The International Air Transport Association, the global airline trade group, has forecast that industry profits will fall 11.1% to $33.8 billion this year due to rising fuel, labor and interest costs. Asia-Pacific airline profits are seen falling 18.8%. Regional carriers including Japan Airlines and Air China have already reported year-on-year declines in quarterly profits in recent days.
"The last four or five years has been a great period for airlines," Barrett said. "They have had low capital costs, low fuel costs, generally good demand [and] generally benign labor costs. Those things are all changing. It will certainly be a more challenging environment going forward."
SMBC's fleet consists of 419 jets that it owns or manages. It has another 246 jets on order, mostly Boeing 737 Max or Airbus A320neo models. The company's Japanese shareholders have pledged to inject a further $1 billion into the business by next March to support its fleet expansion.
"We focus on the most modern and the most in-demand aircraft," Barrett said. "We have an order book for the newest technology aircraft."
While SMBC has not been a leading participant in the leasing sector's mergers and acquisitions, Barrett foresees the coming period bringing opportunities to buy fleets of aircraft from other owners; some of these would be deals with airlines under which they would sell their planes to SMBC then lease them back.

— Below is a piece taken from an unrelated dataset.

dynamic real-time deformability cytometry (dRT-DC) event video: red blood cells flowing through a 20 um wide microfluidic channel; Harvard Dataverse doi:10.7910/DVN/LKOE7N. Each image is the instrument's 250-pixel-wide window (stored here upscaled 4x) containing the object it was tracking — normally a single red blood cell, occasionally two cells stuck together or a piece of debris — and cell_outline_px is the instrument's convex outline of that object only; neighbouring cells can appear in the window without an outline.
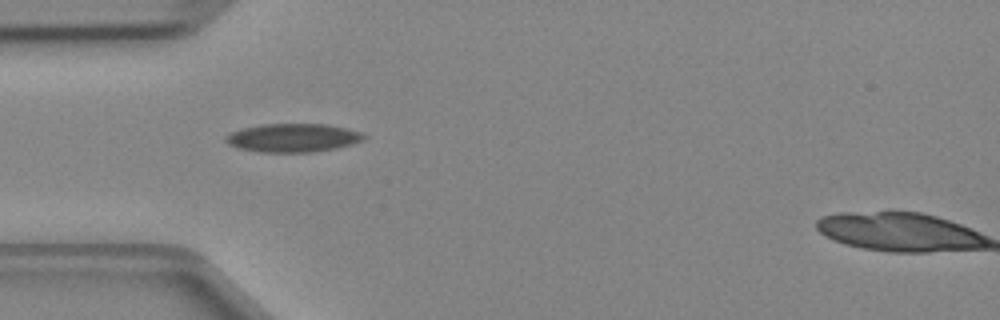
{"species": "Egyptian fruit bat (a non-hibernating species)", "species_latin": "Rousettus aegyptiacus", "temperature_condition": "cold", "stored_images_in_passage": 35, "segment_of_instrument_passage": [1, 2], "camera_frame_rate_fps": 3000, "um_per_image_px": 0.085, "animal": {"sex": "female"}, "frame": {"image": 1, "passage_image": 1, "time_ms": 0.0, "image_size_px": [1000, 320], "cell_outline_px": [[368, 136], [364, 140], [352, 144], [336, 148], [312, 152], [260, 152], [240, 148], [228, 144], [224, 140], [232, 132], [244, 128], [264, 124], [328, 124], [360, 132]], "centroid_in_image_um": [24.94, 11.71], "position_along_channel_um": 60.1, "area_um2": 22.72}}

"Some of our customers will probably want to use leasing more, because it will be more advantageous financially in a more challenging market," he said.

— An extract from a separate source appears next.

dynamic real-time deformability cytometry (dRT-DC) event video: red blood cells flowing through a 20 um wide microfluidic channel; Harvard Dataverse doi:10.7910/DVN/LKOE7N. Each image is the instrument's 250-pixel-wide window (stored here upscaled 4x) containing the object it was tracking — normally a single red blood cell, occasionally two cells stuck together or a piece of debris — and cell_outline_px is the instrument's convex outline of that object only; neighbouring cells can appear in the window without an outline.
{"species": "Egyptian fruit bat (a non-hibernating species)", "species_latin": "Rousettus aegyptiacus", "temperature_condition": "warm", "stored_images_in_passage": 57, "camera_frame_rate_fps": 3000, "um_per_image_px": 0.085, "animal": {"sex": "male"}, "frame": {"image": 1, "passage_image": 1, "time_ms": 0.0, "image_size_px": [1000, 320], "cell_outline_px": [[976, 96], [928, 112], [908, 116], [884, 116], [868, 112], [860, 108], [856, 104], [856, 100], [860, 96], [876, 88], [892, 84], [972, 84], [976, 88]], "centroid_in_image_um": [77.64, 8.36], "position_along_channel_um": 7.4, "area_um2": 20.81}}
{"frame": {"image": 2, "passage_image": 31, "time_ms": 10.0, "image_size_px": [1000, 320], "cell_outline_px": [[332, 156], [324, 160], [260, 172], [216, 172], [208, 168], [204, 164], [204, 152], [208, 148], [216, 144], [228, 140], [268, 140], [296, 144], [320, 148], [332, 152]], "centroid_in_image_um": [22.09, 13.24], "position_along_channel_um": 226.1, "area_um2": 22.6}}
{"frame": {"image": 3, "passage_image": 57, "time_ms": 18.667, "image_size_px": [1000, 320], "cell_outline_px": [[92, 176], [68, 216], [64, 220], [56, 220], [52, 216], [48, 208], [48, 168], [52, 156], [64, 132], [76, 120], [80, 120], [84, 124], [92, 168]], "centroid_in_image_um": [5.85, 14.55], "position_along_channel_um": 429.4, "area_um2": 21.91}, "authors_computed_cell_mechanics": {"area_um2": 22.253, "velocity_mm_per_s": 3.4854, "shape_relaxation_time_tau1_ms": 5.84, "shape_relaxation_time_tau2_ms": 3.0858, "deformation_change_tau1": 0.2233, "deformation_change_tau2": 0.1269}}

SMBC generated $288.74 million of net profit in the year ended March 31 on revenue of $975.45 million. Both figures were down slightly from a year earlier, with earnings slipping 8.4%.
So far, the dozens of airlines that SMBC works with have mostly been able to keep current on their lease payments, Barrett said, adding that delinquencies are "no more so than normal" so far.
Though the numbers remain small, amounts at least a month overdue rose to $6.8 million as of March from $1.06 million a year earlier, according to the company's annual report.
SMBC's clients include seven airlines belonging to China's troubled HNA Group.
"Obviously the broader HNA Group has had its challenges and that's something we are keeping a close eye on," Barrett said. "They have had some arrears. But [the airlines] are generally performing reasonably well. They continue to be good customers of ours. I don't see that changing."
HNA sold 30% of Avolon Holdings, the third-biggest aircraft lessor, to Japan's Orix in August for $2.2 billion. While HNA has signaled its intent to hold onto its remaining 70% stake, Barrett said he expects some of the Chinese companies that have piled into aircraft leasing in recent years to exit.
"There has been a wave of Chinese investment in this industry. I don't think it is going to be realistic to expect it to continue at that pace," he said. "There's going to be a natural tempering of that as [Chinese players] reach a critical mass in this space. Some of them will probably do it for a while and decide it's not for them."
Asia now makes up about 40% of SMBC's business, up from around 30% before the company's 2012 purchase by the Sumitomo companies. Eyeing further growth, SMBC in late October set up its first Asian operating company subsidiary in Hong Kong. The move will allow SMBC to sign leases in Hong Kong to take advantage of new tax incentives offered by the city's government for aircraft lessors.
The jet leasing arm of Industrial & Commercial Bank of China and Ireland's Aergo Capital have also both set up operations this year in Hong Kong.